US indexes fell for a second day, after the Dow Industrials reached record highs last week as a controversial bank tax levied by euro-area leaders on Cypriot bank deposits in return for a bailout reminded investors Europe’s debt problems are far from over.
Equities fell hard at the start as investors grew worried by news that euro area finance ministers forced bank depositors in Cyprus to share in the cost of rescuing the island nation, reducing the cost of bailout by EUR 5.8 billion to EUR 10 billion.
A parliamentary vote on the proposed levy due to take place today was postponed. Cypriot banks are closed until Thursday, a government official said. Under an unprecedented provisional agreement, the European Union has proposed a one-time tax of 6.75 percent on private bank deposits of less than EUR 100,000 and 9.9 percent for those over that amount. Markets are worried, and rightfully so, that such levies will could be used in larger economies, such as Spain and Italy in the future.
However, to levy deposits may hit Russia particularly hard as half of all bank deposits are believed to be Russian oligarchs. Moody’s estimate Russian corporate deposits are about $19 billion and any default could affect bank debt servicing in Russia.
As a result, the Dow Jones Industrial Average (DJIA) closed a modest 62 points lower after losing over 109 points in early trade. The S&P 500 Index (SPX) trimmed 8 points to end at with financials fronting the losses and telecommunications the sole gaining sector among its 10 business groups.
Treasury prices advanced, pushing yields on 10-year notes down the most in three weeks, prompted by a proposed levy on all depositors in Cypriot banks as part of a financial rescue-plan for the island nation.
Treasuries trimmed early gains after European policy-makers signaled flexibility in regards to the application of the bank levy, saying easing the cost to smaller savers rested with Cyprus as long as they raise the targeted EUR 5.8 billion. A vote on the tax in the parliament was postponed by a second day until tomorrow.
The euro slipped on Monday after news broke out that Cyprus plans a one-time levy on bank deposits to comply with the conditions of international lenders.
European exchanges staged broad-based losses Monday with the Stoxx Europe 600 Index paring an earlier tumble as a controversial levy on bank deposits stoked fears the region’s debt crisis will reignite.
So far, the fallout/backlash has been very modest and our Trend Tracking Indexes (TTIs) changed only slightly from Friday’s close with the Domestic TTI slipping to +3.37% while the International TTI closed at +9.37%.

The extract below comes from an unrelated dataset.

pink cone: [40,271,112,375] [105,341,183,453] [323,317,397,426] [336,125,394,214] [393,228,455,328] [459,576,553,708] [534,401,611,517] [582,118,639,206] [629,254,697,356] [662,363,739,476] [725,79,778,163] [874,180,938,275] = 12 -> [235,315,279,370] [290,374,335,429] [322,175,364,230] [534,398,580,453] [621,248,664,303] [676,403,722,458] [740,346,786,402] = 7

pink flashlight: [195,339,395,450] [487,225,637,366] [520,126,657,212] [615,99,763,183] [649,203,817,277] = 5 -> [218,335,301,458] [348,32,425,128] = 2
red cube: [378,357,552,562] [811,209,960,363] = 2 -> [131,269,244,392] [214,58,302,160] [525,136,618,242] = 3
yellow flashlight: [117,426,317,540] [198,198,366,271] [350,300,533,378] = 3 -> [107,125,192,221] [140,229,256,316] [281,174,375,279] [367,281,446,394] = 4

The intended Cyprus bank depositor levy can’t really be considered anything but outright theft of individual property. As such, this indicdent, no matter how it turns out, may have some serious consequences on the attitudes of European savers. After all, if it happens in one country, it can certainly occur in others as well should governments become desparate enough.
If it does, chances are the equity markets won’t react too kindly, so my past warning that a Black Swan event can derail this rally at anytime still stands. Right now, all is well in equity land but never forget that my recommended exit strategy may come in very handy by limiting your downside risk once a sharp trend reversal comes into play.